Even during the war, the punishment of Berlin Jews who, in the opinion of the party, had behaved provocatively by reporting to receive a special coffee allocation, was rejected.
However, September 1, 1939 did not primarily signify a qualitative change because extremely harsh laws were introduced, which threatened even listening to foreign broadcasts with death, but because Hitler’s decree of September 1 made possible the destruction of “life unworthy of life” and thus indicated that the warlike struggle for existence would now bring his conception of law as a way of fighting everything “sick, decadent, harmful and dangerous” into the realm of appropriate realization. The law in the sense of the lack of rights for all enemies and pests thus became a structural feature of the National Socialist state only during the war and to the full extent after the start of the war against the Soviet Union. Basically, until then there were only beginnings and prefigurations. But as late as April 1942, Hitler was able to deliver a Reichstag speech, filled with seething rage against jurists and civil servants, in which he demanded the authority to disregard “well-earned rights” and even dismiss judges without further ado if, in his eyes, they were not fulfilling their duties. One only needs to imagine for a moment that Stalin made such a speech in the summer of 1942, or even in 1932, to realize how strongly the constitutional basic concept of the rule of law remained in Germany deep into the war.

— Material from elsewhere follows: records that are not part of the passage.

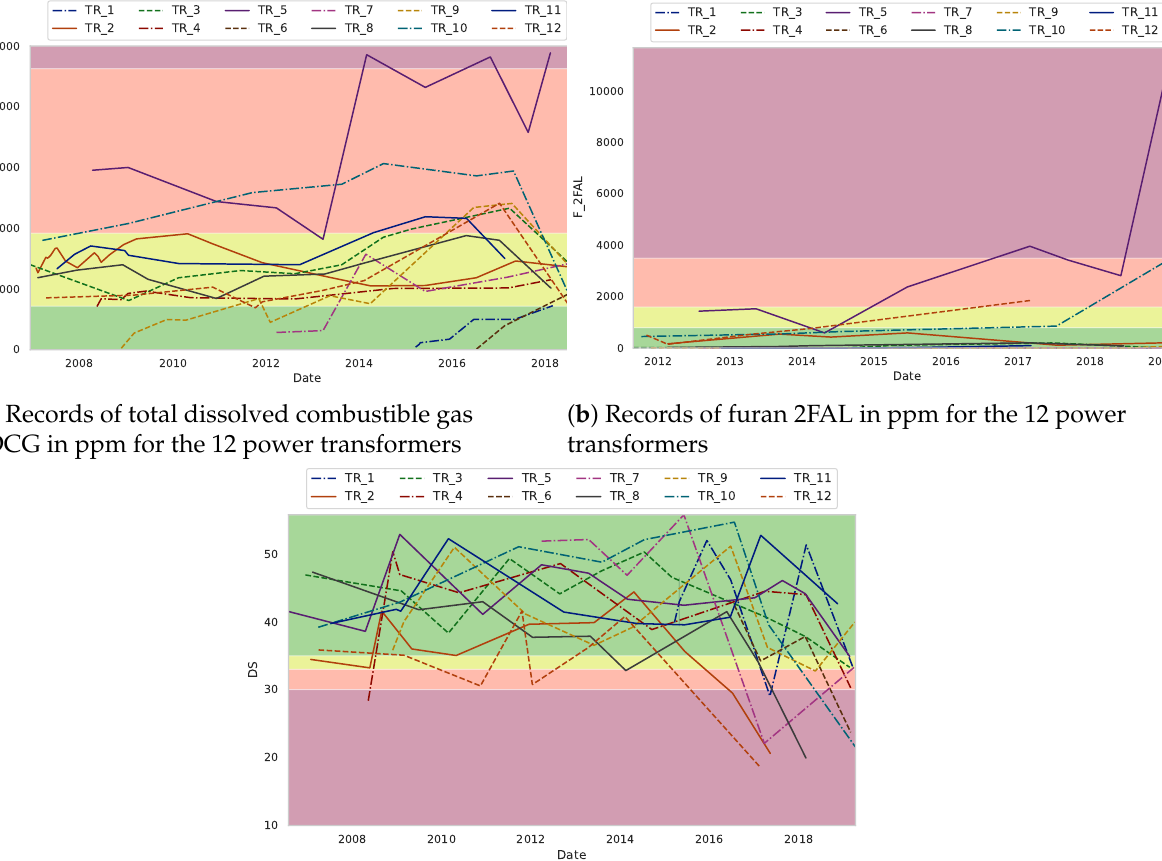
Figure 5. Historical diagnostic test of the power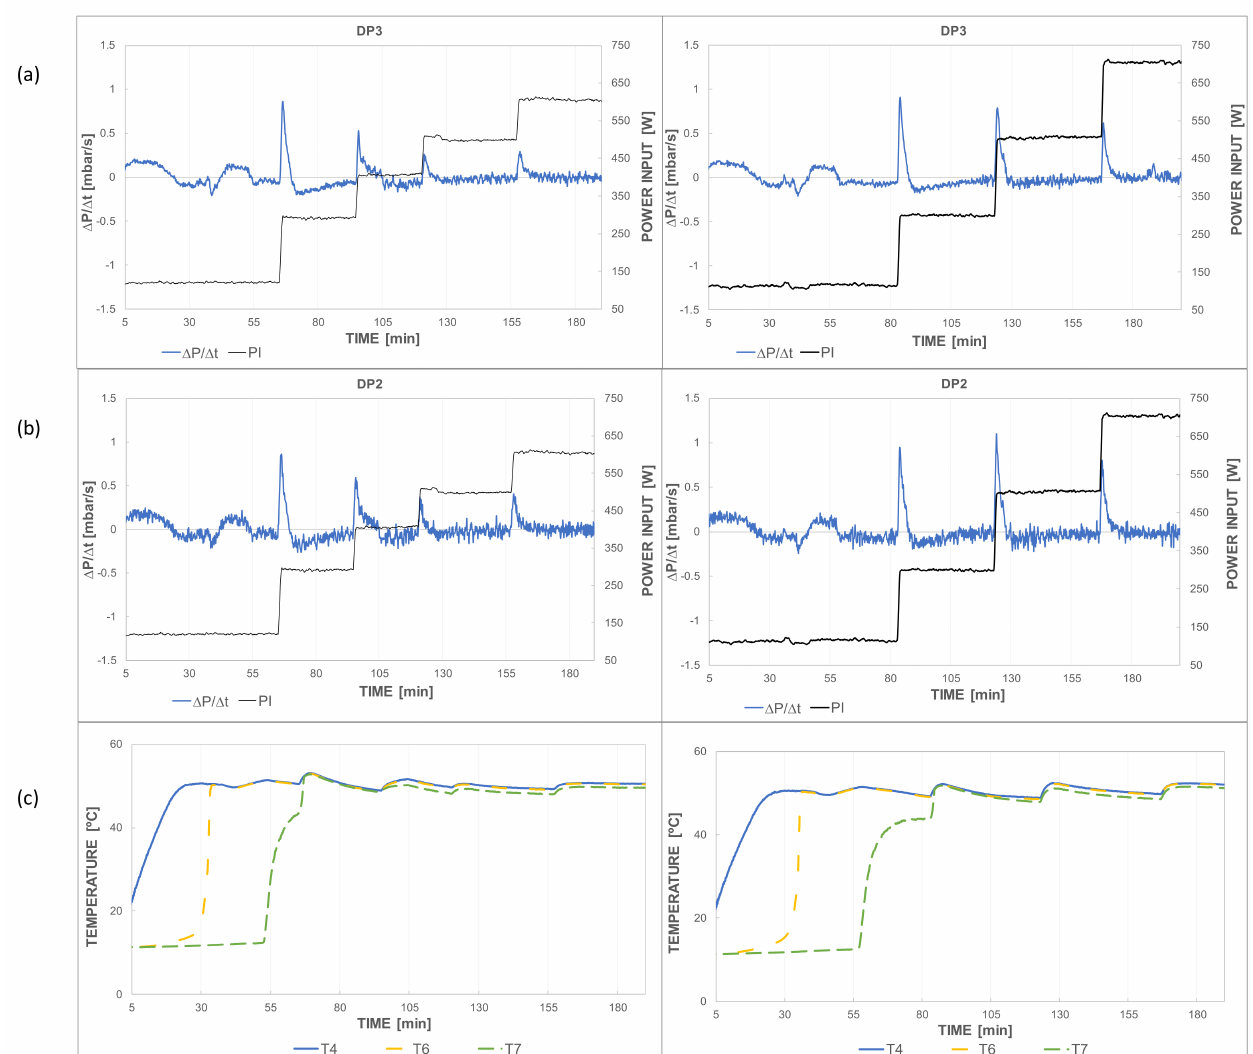
Figure 6. Pressure variation evolution for diverse power input increments. ( a ) Pressure change of the sensor DP3. ( b ) Pressure change of DP2. ( c ) Evolution of temperatures in the evaporator (T4), the riser (T6) and the upper point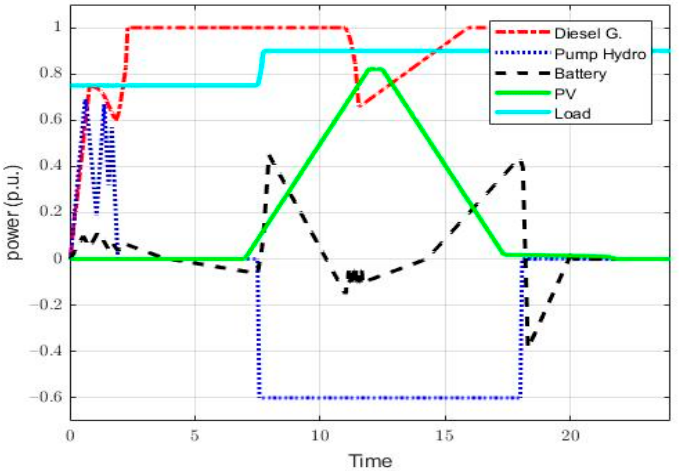
Figure 11. Power response of the microgrid with storage system without full-day wind power.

Thus, a revealing statement by the head of Office III in the Reich Main Security Office, SS Brigadefuhrer Ohlendorf, dated October 11, 1942, did not coincidentally fall into wartime insofar as it polemicized against the Governor General and Reich Legal Leader Hans Frank, who in several lectures presented himself as a pioneer of legal security and judicial independence, but in principle the statements could have been made during peacetime.
According to the National Socialist view, the individual no longer finds his rights in an isolated position against the state, against the community, but only with the community and as a member of the community of his people. Therefore, only those who do not subordinate themselves to the ties to the national community out of inner obligation, but perceive them as an external compulsion, see legal security as threatened. The influence of the political leadership on the activities of the judge could largely be avoided “if the judiciary had at its disposal a corps of judges with a uniform political and ideological orientation.” Such men would no longer be characterized by alienation from the people, but would be able to draw justice from the people’s living sense of justice, without capitulating to the letter of the law or ignoring political demands. The law would then no longer belong to a caste of jurists as a kind of private property, but through the inclusion of the ideological and political demands of National Socialism it would again have become a matter for the whole people.
But with regard to the present, Ohlendorf stated as late as October 1942 that there was no such ideologically shaped body of judges, and in 1939 he could have made these statements with even greater justification. With regard to the law, too, despite the similarity in the basic collectivist approach, the two regimes were more different than similar during peacetime, but here—in contrast to culture—precisely because in Germany those characteristics were better preserved which were still regarded as the hallmarks of modernity in almost the entire world. However, this was not due to National Socialism, but to the resistance against National Socialism, the character of which was not immediately comparable to the resistance against Bolshevism or Stalinism in the Soviet Union.